(Passage to read)
Starting The first metal halide lamps were probe-start HID lamps like the mercury-vapor lamps they replaced. HID lamps with starting probes, or electrodes, can be started by a voltage generated by the ballast. This voltage is applied to the starting electrode through a resistor. A bi-metal switch inside the lamp disconnects the starting electrode once the lamp has warmed up.

High-pressure sodium (HPS) and low-wattage metal-halide systems do not have starting probes. Instead, they use a pulse starter to ignite the lamps. This method of starting is not new-what is new is its use in higher-wattage metal halide lamps.

Higher-wattage pulse-start metal halide represents the first new system technology in more than 30 years. It is called a breakthrough technology by some because it will drive the trend toward white light and replace the higher-wattage white light sources such as incandescent and halogen. The high degree of improvement resulting from adopting pulse-start technology is substantial enough to expect that it will quickly obsolete existing standard metal halide in the 175-W to 1000-W range.

Pulse-start system The old system compromises made to accommodate the probe starting method were eliminated with the design of the new pulse-start system. The pulse-start system consists of a new family of lamps, a reduced crest-factor ballast, and a separate pulse-start ignitor. There are significant performance improvements when upgrading to pulse start systems like higher lamp efficacy (lumens per watt), improved lumen maintenance, and faster warm up and restrike.

New lamp design The disadvantages of the old pinched seal arc tube lamps have been overcome with a new design-a formed body arc tube. There is no need for a starter electrode as found in standard, pinched arc tubes. Formed body arc tubes feature uniform geometry and higher fill pressures. The smaller pinch seals of the new arc tubes provide less heat loss, so temperature control is improved and lamp-to-lamp color shift is reduced. The new lamps can operate at lower ambient temperatures-about 10 degrees F lower than the pinched body lamps (-40 degrees F instead of -30 degrees F). The high mass pinch seal arc tubes have been replaced with a lower mass design, resulting in faster starting and restarting. These changes result in higher lamp efficacy (up to 110 lumens per watt), improved lumen maintenance (up to 80%), consistent lamp-to-lamp color (within 100 degrees K) and 50% faster warm up and restrike (three to five minutes vs. eight to 15 minutes), and longer life (20,000 hours).

(Exercise material)
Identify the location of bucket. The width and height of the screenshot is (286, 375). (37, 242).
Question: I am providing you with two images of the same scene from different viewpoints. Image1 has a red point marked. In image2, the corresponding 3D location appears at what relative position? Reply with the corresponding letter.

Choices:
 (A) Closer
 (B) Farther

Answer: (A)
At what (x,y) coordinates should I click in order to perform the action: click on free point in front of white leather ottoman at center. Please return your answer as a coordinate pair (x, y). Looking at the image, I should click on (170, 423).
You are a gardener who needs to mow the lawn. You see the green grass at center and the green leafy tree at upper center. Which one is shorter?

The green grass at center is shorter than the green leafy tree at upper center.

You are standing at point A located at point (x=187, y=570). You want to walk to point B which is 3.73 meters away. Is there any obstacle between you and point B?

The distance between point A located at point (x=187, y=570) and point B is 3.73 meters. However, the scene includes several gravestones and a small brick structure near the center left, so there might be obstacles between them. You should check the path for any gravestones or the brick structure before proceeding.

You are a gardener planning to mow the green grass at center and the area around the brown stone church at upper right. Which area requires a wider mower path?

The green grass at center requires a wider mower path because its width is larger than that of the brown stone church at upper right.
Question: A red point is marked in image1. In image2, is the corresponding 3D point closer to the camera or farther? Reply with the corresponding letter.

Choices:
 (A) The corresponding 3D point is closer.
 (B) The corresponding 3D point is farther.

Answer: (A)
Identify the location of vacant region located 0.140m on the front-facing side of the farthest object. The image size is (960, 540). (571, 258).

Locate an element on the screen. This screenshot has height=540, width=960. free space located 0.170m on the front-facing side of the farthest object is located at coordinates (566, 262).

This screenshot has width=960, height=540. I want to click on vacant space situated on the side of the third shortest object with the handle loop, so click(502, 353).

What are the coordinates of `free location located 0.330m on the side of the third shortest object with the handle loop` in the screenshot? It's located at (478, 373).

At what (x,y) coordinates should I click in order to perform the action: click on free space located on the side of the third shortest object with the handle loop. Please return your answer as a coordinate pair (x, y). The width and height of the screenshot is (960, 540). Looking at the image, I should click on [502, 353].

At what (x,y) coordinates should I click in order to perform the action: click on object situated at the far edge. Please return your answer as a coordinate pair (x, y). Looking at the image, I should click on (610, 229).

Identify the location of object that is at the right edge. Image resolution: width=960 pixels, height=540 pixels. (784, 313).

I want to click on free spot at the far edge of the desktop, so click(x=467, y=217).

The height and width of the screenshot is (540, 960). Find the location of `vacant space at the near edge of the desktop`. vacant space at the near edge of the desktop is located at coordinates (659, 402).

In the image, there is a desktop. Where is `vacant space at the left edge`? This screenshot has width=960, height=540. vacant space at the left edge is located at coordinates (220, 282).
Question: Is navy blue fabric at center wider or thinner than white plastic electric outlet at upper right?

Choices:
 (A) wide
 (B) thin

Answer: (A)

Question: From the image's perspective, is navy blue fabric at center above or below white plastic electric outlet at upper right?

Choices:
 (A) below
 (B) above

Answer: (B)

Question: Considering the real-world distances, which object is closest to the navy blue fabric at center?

(Tasks for this exercise)
a) Determine how many lines of the listing contain the string "church", and give that number alone.
b) Continue the passage on metal halide lamps, beginning after its final sentence.

(The responses)
a) 2

b)
Not all lamp manufacturers make all wattage lamps. Figure 1 shows the current status of lamp manufacturers and the lamps currently available. The old system compromises in ballast design have been eliminated with new ballasts designed to optimize pulse-start systems. The new ballasts take advantage of the lower open-circuit voltage requirement and the lower current requirement of the PS lamp. System performance is improved with lower ballast losses, higher system energy savings, and longer ballast life.

There are three new ballast types, the standard (super) CWA, for all voltages; the linear reactor, for 277-volt system only; and the premium regulated-lag ballast, for most voltages. Some of the linear reactor designs have the ignitor built in. The ignitor that supplies the high-voltage pulse to start the lamp is usually a separate component.

CWA (superCWA) A two-coil ballast, the CWA allows voltage transformation to allow its use on all voltages. The SuperCWA features lower crest factor than standard CWA (1.6 vs. 1.8). The advantages of this design include longer lamp life, improved lumen maintenance, and lower ballast losses. Lower ballast losses mean the ballast runs cooler, assuring that retrofits will not overheat.

For new installations or for relighting projects, the advantage of longer lamp life results in fewer fixtures, lowering first costs. For the end-user, the advantages of longer lamp life and lower ballast losses translate into reduced maintenance cost (with both lamp and ballasts lasting longer) and significant energy savings. For some applications the opportunity to rate the fixture at a higher ambient temperature may be important.

Linear reactor These single coil ballasts are designed to operate on 277 V ac mains. Reactor circuitry can reduce the normal ballast losses by approximately 50% by eliminating the need for voltage transformation. Combined with pulse-start lamps, they have system energy savings of 25%, with little or no light loss. They are designed to operate 150-W to 400-W pulse-start lamps on an input voltage of 277-V ac and use an ignitor to start the lamp. Strike time is less (two minutes compared to four minutes with standard systems), and restrike time is less-three to four minutes, compared with 15 to 20 minutes with standard. The linear reactor has the lowest current crest factor (1.4), which extends lamp life and reduces maintenance cost. The low crest factor also improves lumen maintenance, which translates to fewer fixtures.

Regulated lag ballasts (reg lag) These three-coil reg lag ballasts were primarily used for high-pressure sodium lamps until recently when they have been used to operate pulse-start metal halide lamps. This is a premium, specified ballast with excellent lamp regulation. A 10% change in line voltage will only change the lamp wattage 4% to 5 %, which improves lamp-to-lamp color consistency and allows greater voltage dips without extinguishing lamps. The size and cost of the reg lag ballast are higher than the CWA, and it is not designed for energy savings. However, low current crest factor of 1.5 can extend lamp life to 40,000 hours, reducing maintenance costs.

Electronic A few manufacturers of electronic ballasts have models that will operate pulse-start lamps. Unlike electronic ballasts for fluorescent lamps, they do not operate the metal halide lamps at high frequency, although the starting pulse may be high frequency. Advantages of metal halide electronic ballasts include improved lamp stability, including color consistency, and increased energy efficiency.

Mix and match Lamp safety requires that contractors and maintenance staffs ensure standard lamps are not installed on pulse-start systems. There is no physical way that prevents this accidental replacement, and the lamp could explode. There is no danger when pulse-start lamps are installed on standard systems; they simply will not light.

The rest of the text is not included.